Work to complete :: Output all of the data exactly as it appears, but leave out any pictures it contains.

Records excerpted from a collection ::
-------------------------

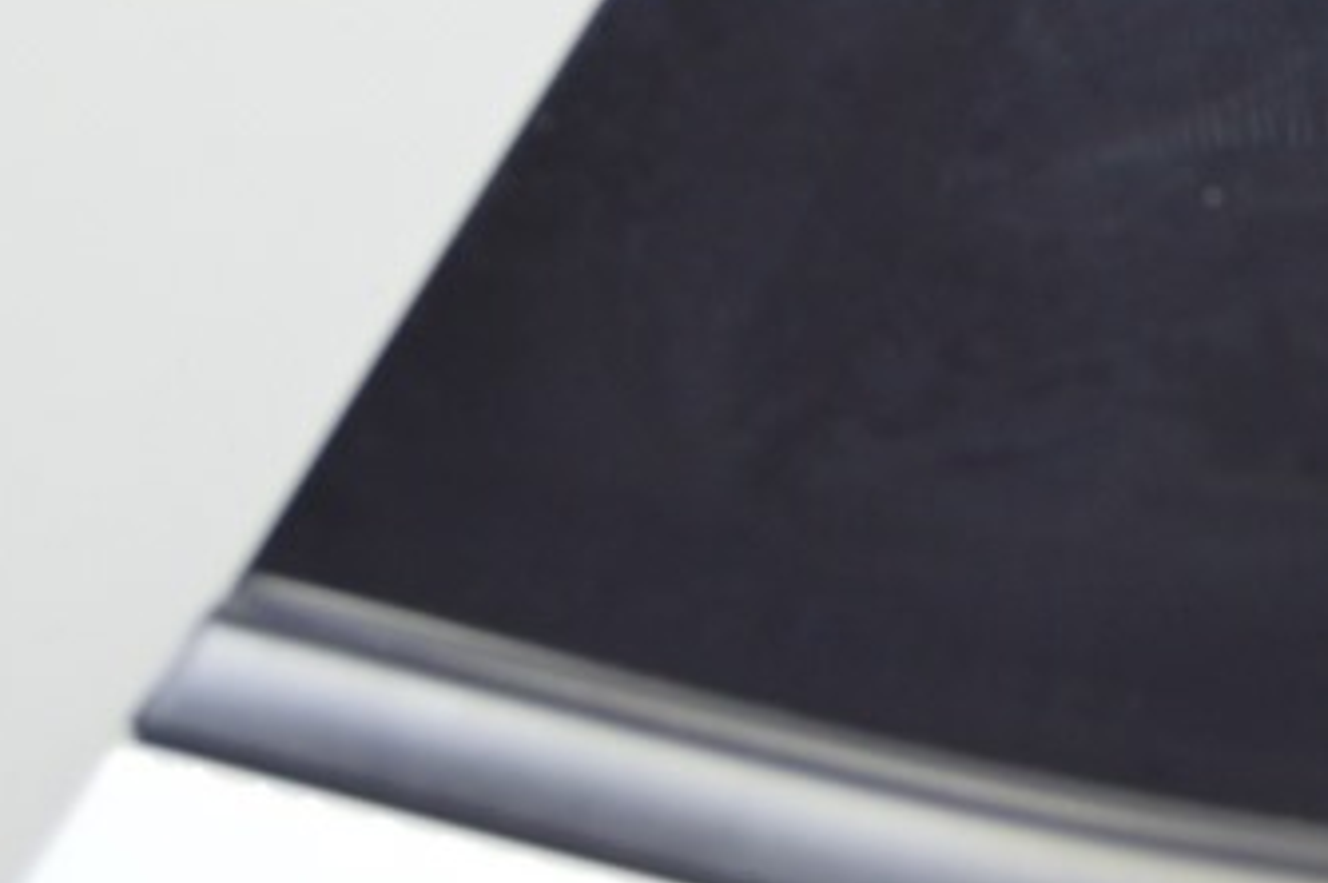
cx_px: 1316
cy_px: -420
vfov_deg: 9.4
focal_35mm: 143
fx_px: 5253
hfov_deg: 14.2
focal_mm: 31
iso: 400
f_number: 5.6
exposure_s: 1/20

-------------------------

Expected answer ::
cx_px: 1316
cy_px: -420
vfov_deg: 9.4
focal_35mm: 143
fx_px: 5253
hfov_deg: 14.2
focal_mm: 31
iso: 400
f_number: 5.6
exposure_s: 1/20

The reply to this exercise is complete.